# INSTRUCTIONS TO FOLLOW:
Please write out each entry below exactly as given.

# PROVIDED MATERIAL:
-- -- --

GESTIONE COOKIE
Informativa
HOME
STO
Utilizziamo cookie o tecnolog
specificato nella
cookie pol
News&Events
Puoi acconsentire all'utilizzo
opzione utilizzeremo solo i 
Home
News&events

-- -- --

# WRITTEN REPLY:
GESTIONE COOKIE
Informativa
HOME
STO
Utilizziamo cookie o tecnolog
specificato nella
cookie pol
News&Events
Puoi acconsentire all'utilizzo
opzione utilizzeremo solo i 
Home
News&events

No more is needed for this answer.